**** Excerpt to read ****

We walked around and observed what was growing in the vegetable beds, talked about gardening do’s and don’ts, agreed to plant more aspargus and tasted the ripening passionfruits.
We also worked on cleaning and clearing the native plant beds that have such a wonderful success this year.
Sunday was such a wonderful day that I’m going to have to break my posting into two parts. On top of a week where I got to meet garden volunteer Alan, who’s journal entries and volunteer work in the garden I’ve been so much enjoying, and further on top of Wunderkind volunteer Ella, who has moved into the garden and seemingly lives there, this week saw the resumption of UVA’s Madison House coming to the garden to volunteer.
This is the fifth season that volunteers from Madison House have chosen to come to PVCC garden and I have to take a moment to thank those who have returned for two, three, and even four years. Led again this year by Varun Kavuru, we also have the stalwarts Chris Porter, Henry Wykowski, Owen Robinson, and Malcolm Maloney. These guys are awesome! We don’t need to give them much guidance anymore. They walk in and own the garden. They’ve also got a bunch of new volunteers working alongside them that we’re looking forward to working with this semester and just possibly, for many years to come.
Madison House volunteers will be coming to the garden on Fridays at 3:00 and Sundays at noon.
We were graced a second time season by angels from the Junior League of Charlottesville. As the sun was starting throw spanners off the hipped green roof of the nearby Dickinson building, all was smiles and sparkle as members of the fabulous league got a tour of the garden and then, as one could clearly see that this is a group that wants to WORK, we got down to the serious work of thinning plants. I call it plant murdering and find it causes some inner turmoil, but thinning too closely planted crops is an essential part of this business.
Weather permitting, the Junior League will be back to visit us for one more time from 9:00-11:00 this coming Sunday.
On September 20th members of UVA’s Indian Student Association came to volunteer in the garden in honor of Gandhi Day. This annual day of service by this group has become something that we look forward to as we begin to get into late September. The day’s temperature was a bit high but so were the spirits and we passed the day with laughter and good conversation.
What an exciting day we had Saturday! For starters, it rained heavily overnight and was looking off and on rainy throughout the day, so with heavy heart I contacted Juliet Trail and left a phone message calling off the volunteer team that she’d assembled to visit the garden in the afternoon. Making those calls isn’t fun, but no coordinator ever wants volunteers to have a bad experience, and for many people working in a garden in the rain is less than fun. For others it can still be wonderful but those people are rare.
Saturday was also the Heritage Harvest Festival at Monticello. When I called off the volunteers I stayed longer at the awesome festival, then took a bus back to PVCC where the transportation was being staged. Arriving, I was pretty surprised to see a group of about a dozen people working in the community garden! It turned out that Juliet hadn’t gotten my message, the rain let up, and she decided to just go ahead with the workday even though no representative of the garden showed up. Not bad, Juliet, not bad at all.

****

Work item A: In the garden blog excerpt, write out the passage from "We were graced" up to and including "of this business.".
Work item B: Render this sentence from the garden blog excerpt into Spanish: "Madison House volunteers will be coming to the garden on Fridays at 3:00 and Sundays at noon."
Work item C: Carry on the garden blog excerpt, starting after its final sentence.

**** Study material ****

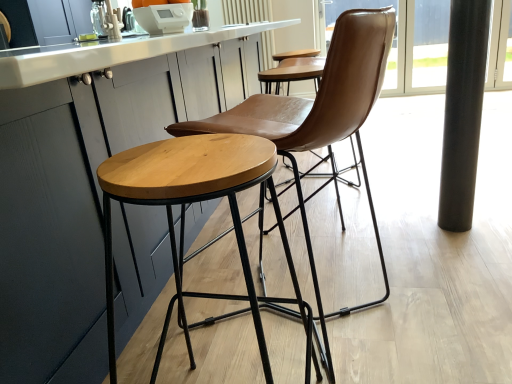
Question: Considering the positions of black polished pole at right and brown leather chair at center in the image, is black polished pole at right wider or thinner than brown leather chair at center?

Choices:
 (A) wide
 (B) thin

Answer: (B)

Question: In terms of height, does black polished pole at right look taller or shorter compared to brown leather chair at center?

Choices:
 (A) short
 (B) tall

Answer: (B)

Question: Based on their relative distances, which object is nearer to the black glass window screen at right?

Choices:
 (A) black polished pole at right
 (B) brown leather chair at center
 (C) white glossy countertop at center

Answer: (A)

Question: Considering the real-world distances, which object is closest to the black polished pole at right?

Choices:
 (A) black glass window screen at right
 (B) brown leather chair at center
 (C) white glossy countertop at center

Answer: (B)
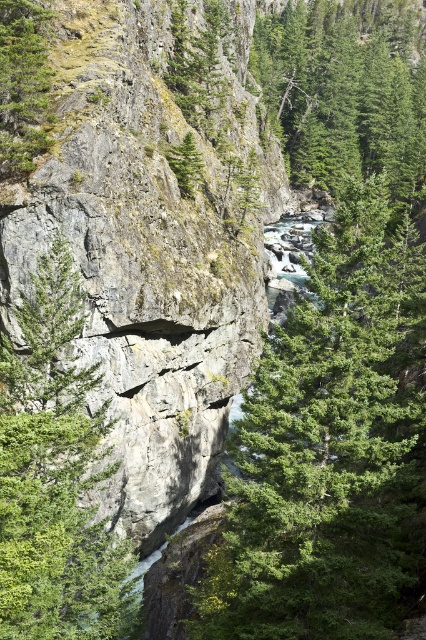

****

Answer A:
We were graced a second time season by angels from the Junior League of Charlottesville. As the sun was starting throw spanners off the hipped green roof of the nearby Dickinson building, all was smiles and sparkle as members of the fabulous league got a tour of the garden and then, as one could clearly see that this is a group that wants to WORK, we got down to the serious work of thinning plants. I call it plant murdering and find it causes some inner turmoil, but thinning too closely planted crops is an essential part of this business.

Answer B: Los voluntarios de Madison House vendrán al jardín los viernes a las 3:00 y los domingos al mediodía.

Answer C:
Juliet was coordinating this event at part of Guilford College’s Day of Service happening at sites up and down the east coast. She contacted our local Tandem Friends School, a Quaker school like Guilford, and recruited Tandem seniors to join her helping in the garden growing food to feed the hungry. She also brought some friends with her. Erin Hughey-Commers also came to the garden and brought her little sister Alyriah.
The seniors did a wonderful job in two previously tilled up beds. They weeded profusely, prepared the beds for planting, and then planted them up! We also went around the garden learning about herbs, asparagus, passionfruit, and methods for growing tomatoes.
Thanks for a wonderful day!
August 28th saw a return visit by UVA’s Project SERVE, a thoroughly wholesome and hardworking crew, who just chewed through all the work that we’d laid out for volunteers in nothing flat! This group comes back every year and is just amazing. Whatever their recruiting process is, whatever they do to ensure quality, everyone should take notes. They get some incredible volunteers year after year. And if that weren’t enough, they’ve got the inimitable Hannah Crockett with them! Thanks also to Madeline Bishop and everyone else who came out that day.
More information about Project SERVE can be found here.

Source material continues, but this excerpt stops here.